Impact on Collective Bargaining

At the moment, Rauner’s complaint is pending before the Northern District of Illinois and the legal process could be drawn out over months, if not years. The Seventh Circuit Court of Appeals has repeatedly upheld the constitutionality of properly crafted fair share provisions. However, two weeks ago a petition for certiorari was filed in the Supreme Court by the Center for Individual Rights in a case arising in California, Friedrichs v. California Teachers Association. In that petition the Center asks the Court to hold that fair share provisions are unconstitutional under the First Amendment. The Court has not yet decided to accept the appeal, but if it does, it could set the stage for a conclusive determination of the legality of fair share provisions.

The federal court action aside, labor unions are certainly likely take action to prohibit the enforcement of Executive Order 15-13, such as filing unfair labor practice charges with the Illinois Labor Relations Board and seeking injunctive relief against implementation of the Order. AFSCME Council 31 has branded the order a “blatantly illegal use of power,” and Senate President John Cullerton said his legal staff is reviewing the legality of the Governor’s order.

Meanwhile, Rauner’s order and complaint could have major repercussions for the collective bargaining process between the State and AFSCME. The “Master Agreement” between the State and AFSCME expires on June 30, 2015. In addition to the AFSCME contract, the State is party to dozens of additional collective bargaining agreements with labor unions representing smaller bargaining units.
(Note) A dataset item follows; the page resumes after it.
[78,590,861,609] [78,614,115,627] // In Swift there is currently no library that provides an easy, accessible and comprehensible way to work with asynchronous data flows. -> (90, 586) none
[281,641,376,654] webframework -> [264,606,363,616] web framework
Rauner’s actions yesterday demonstrate his willingness to battle labor unions he has criticized for engaging in “corrupt bargaining that is crushing taxpayers.” Although the State employees have never gone on strike, Governor Rauner’s actions set an ominous tone for the upcoming negotiations.

Finally, it should be noted that the Governor’s Order affects only collective bargaining agreements to which the State is a party. It does not, by its terms, affect collective bargaining agreements with other public employers in the state of Illinois or with educational employers. However, any judicial determination that fair share provisions in State collective bargaining agreements are unconstitutional obviously will have a significant impact on other public employers.